Monday, March 23, 2009

Ping An’s Chairman Ma Didn’t Take a Salary in 2008

Feb. 24 (Bloomberg) -- Ping An Insurance (Group) Co., China’s second-largest insurer, said Chief Executive Officer Peter Ma will forgo his salary for 2008 after the company lost $2.3 billion on its investment in Fortis.
Ma, who earned 66.16 million yuan ($9.7 million) in 2007, made the decision after the financial crisis “affected company performance,” Ping An’s Shenzhen-based spokesman Sheng Ruisheng said in a telephone interview today.
Ping An has forecast a “significant” drop in annual profit because of the decline in the value of its stake in Belgium’s Fortis, bailed out by three European governments last year.

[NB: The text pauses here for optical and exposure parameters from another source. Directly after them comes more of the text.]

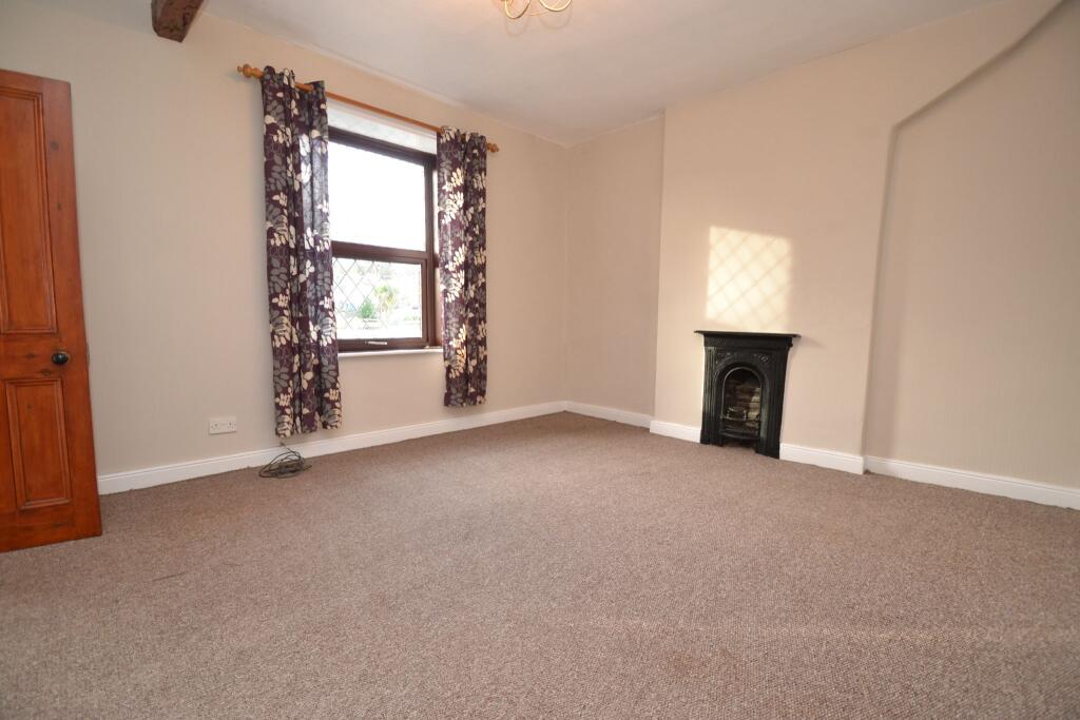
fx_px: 450
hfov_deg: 100.4
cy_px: 360
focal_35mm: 15
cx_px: 540
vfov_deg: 77.3
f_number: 3.5
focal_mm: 10
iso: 560
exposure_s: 1/60
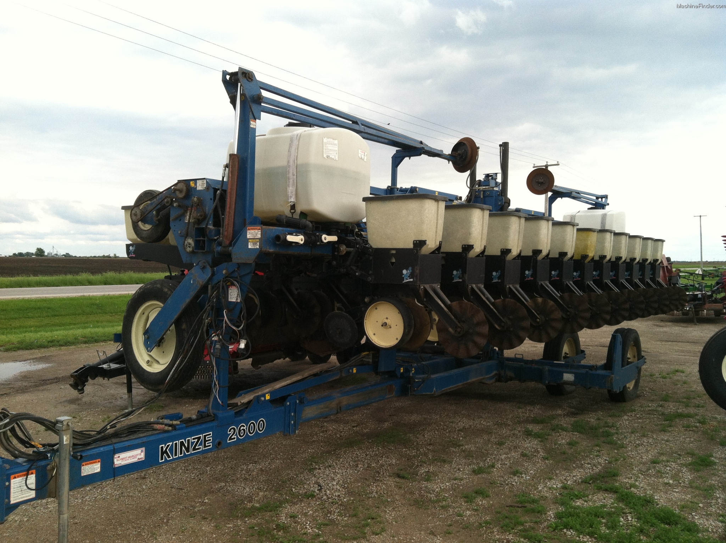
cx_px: 363
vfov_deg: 40.6
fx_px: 733
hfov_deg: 52.7
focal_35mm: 35
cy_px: 272
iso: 80
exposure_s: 1/429
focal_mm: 3.85
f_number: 2.8
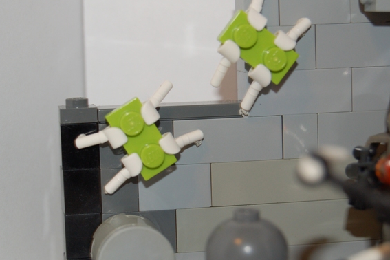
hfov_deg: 18.3
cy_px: 125
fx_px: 1210
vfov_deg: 12.3
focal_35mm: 112
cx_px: 171
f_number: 5.6
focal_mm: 55
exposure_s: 1/60
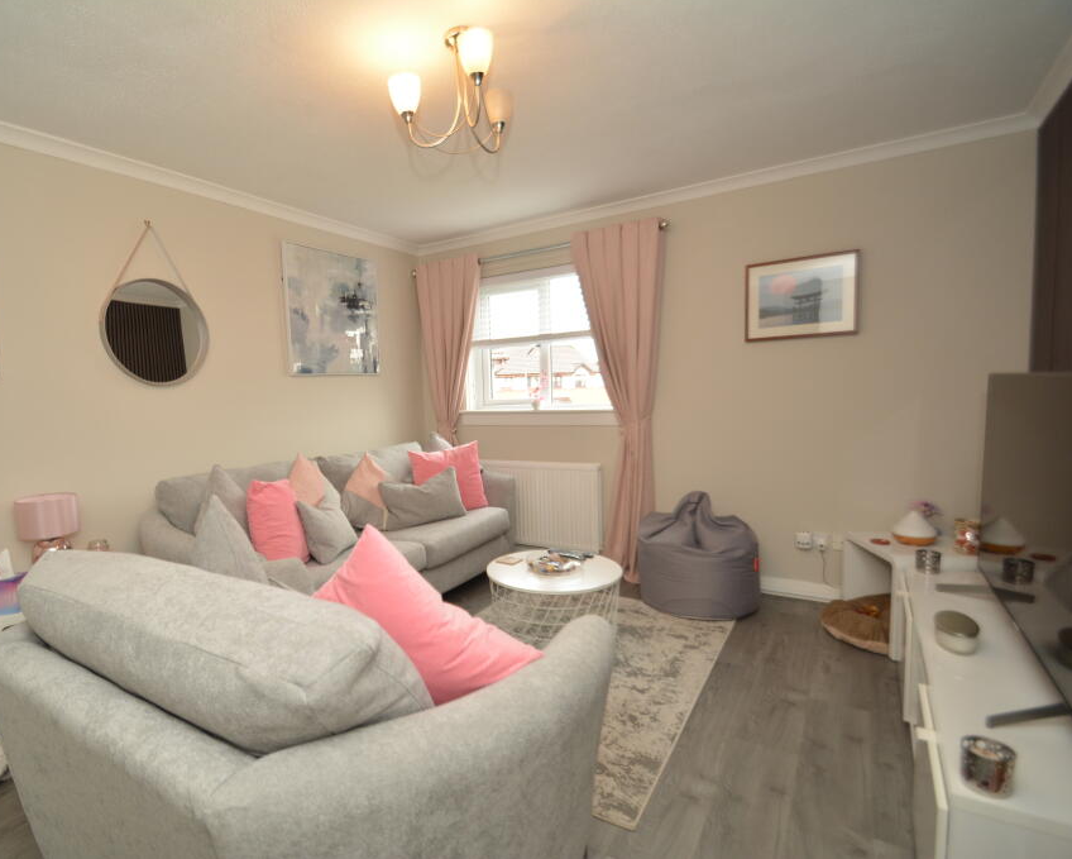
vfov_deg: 77.0
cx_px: 449
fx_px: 540
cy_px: 428
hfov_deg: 88.9
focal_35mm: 17
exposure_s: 1/60
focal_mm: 10
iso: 450
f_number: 4
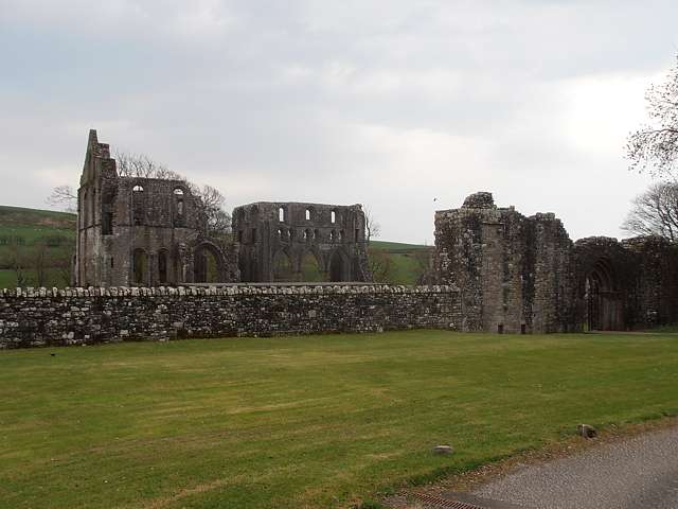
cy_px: 254
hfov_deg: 50.1
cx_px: 339
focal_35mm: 37
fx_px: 725
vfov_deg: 38.7
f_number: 3.9
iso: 80
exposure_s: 1/320
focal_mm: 6.61
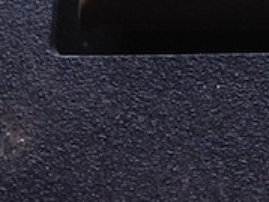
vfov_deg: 7.0
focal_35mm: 200
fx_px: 1553
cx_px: 446
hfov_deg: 9.5
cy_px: -282
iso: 80
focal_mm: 4.28
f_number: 2.4
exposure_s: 1/60
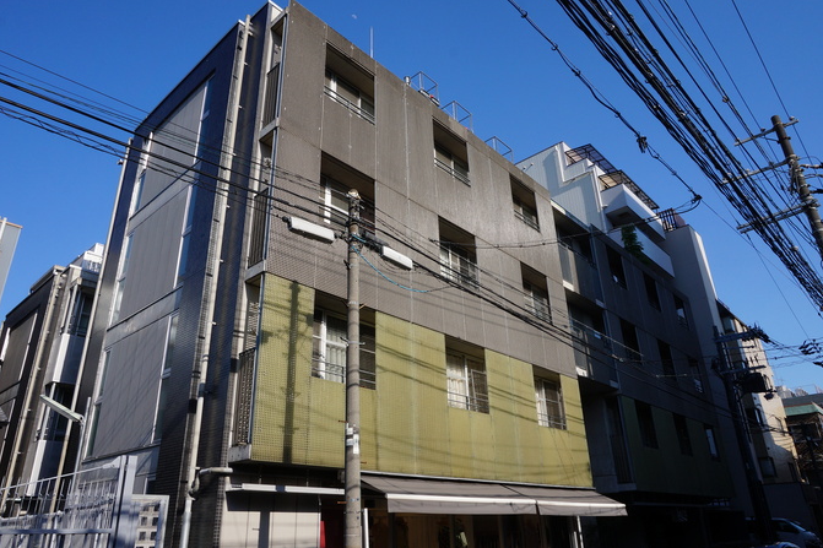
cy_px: 281
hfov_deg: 71.5
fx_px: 571
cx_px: 399
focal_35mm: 25
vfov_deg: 51.3
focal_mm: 16
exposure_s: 1/160
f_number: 16
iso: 200
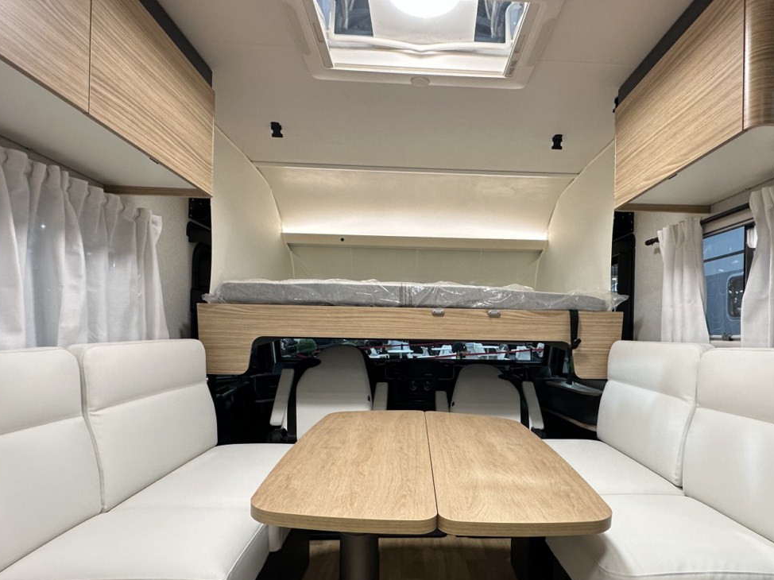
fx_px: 514
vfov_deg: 58.6
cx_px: 447
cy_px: 337
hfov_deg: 73.5
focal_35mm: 23
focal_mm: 2.22
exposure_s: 1/100
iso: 160
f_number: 2.2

Ma, who earned 33 times more than his counterpart at larger China Life Insurance Co. in 2007, joins executives at companies from Citigroup Inc. to Sany Heavy Industry Co. who have taken pay cuts as the financial crisis erodes earnings.
“That was the company’s response to the public’s skepticism over its high compensation and management abilities” following the Fortis losses, said Olive Xia, an analyst at Core Pacific Yamaichi in Shanghai. “It can help restore investor confidence, but will have little effect on company profit.”
Ping An’s net income may have dropped by 30 percent from 2007 to 13 billion yuan last year, said Xia. The company, scheduled to release 2008 financial results April 10, has fallen 58 percent in Hong Kong trading since the start of last year.
Pay Cuts
Ma’s compensation compares with the 1.99 million yuan made by Yang Chao, chairman of China Life, the nation’s biggest insurer, in 2007, and 1.156 million yuan PICC Property & Casualty Co. paid Chairman Wu Yan for the same year.
Sheng declined to say whether Ma, 53, received the money and is returning it or didn’t get paid last year, as well as whether other Ping An senior executives or board members agreed to compensation cuts.
Ma, who has been with Ping An since 1988 when the company was set up and has been chairman since 1994, gave 20 million yuan from the 66.16 million yuan to Beijing-based charity China Soong Ching Ling Foundation, the company said. His income after tax and the donation was 25.794 million yuan.
Citigroup Chief Executive Officer Vikram Pandit said Feb. 11 that he will take a salary of $1 and no bonus until the bank, which has accepted $45 billion in government bailout money, returns to profitability.
Sany Heavy, China’s biggest supplier of concrete-making equipment, said Feb. 5 it plans to cut Chairman Liang Wengen’s annual salary to 15 cents and slash the pay of board members by as much as 90 percent in 2009 because of the financial crisis.
Fortis Stake
Ping An in November 2007 paid 1.81 billion euros for a 4.9 percent stake in Fortis, which became a casualty of the global credit crunch after pouring 24.2 billion euros ($31 billion) into the acquisition of ABN Amro Holding NV assets in 2008 just as the U.S. subprime-mortgage market collapsed.
The Chinese insurer voted against a state-organized breakup of Fortis, once Belgium’s biggest financial services company, on Feb. 11, saying asset sales driven by the Belgian government “severely impaired” shareholders’ interests. Ping An reported a third-quarter loss after a 15.7 billion yuan impairment charge on the Fortis investment.
Ping An Chief Investment Officer John Pearce left the company two months ago.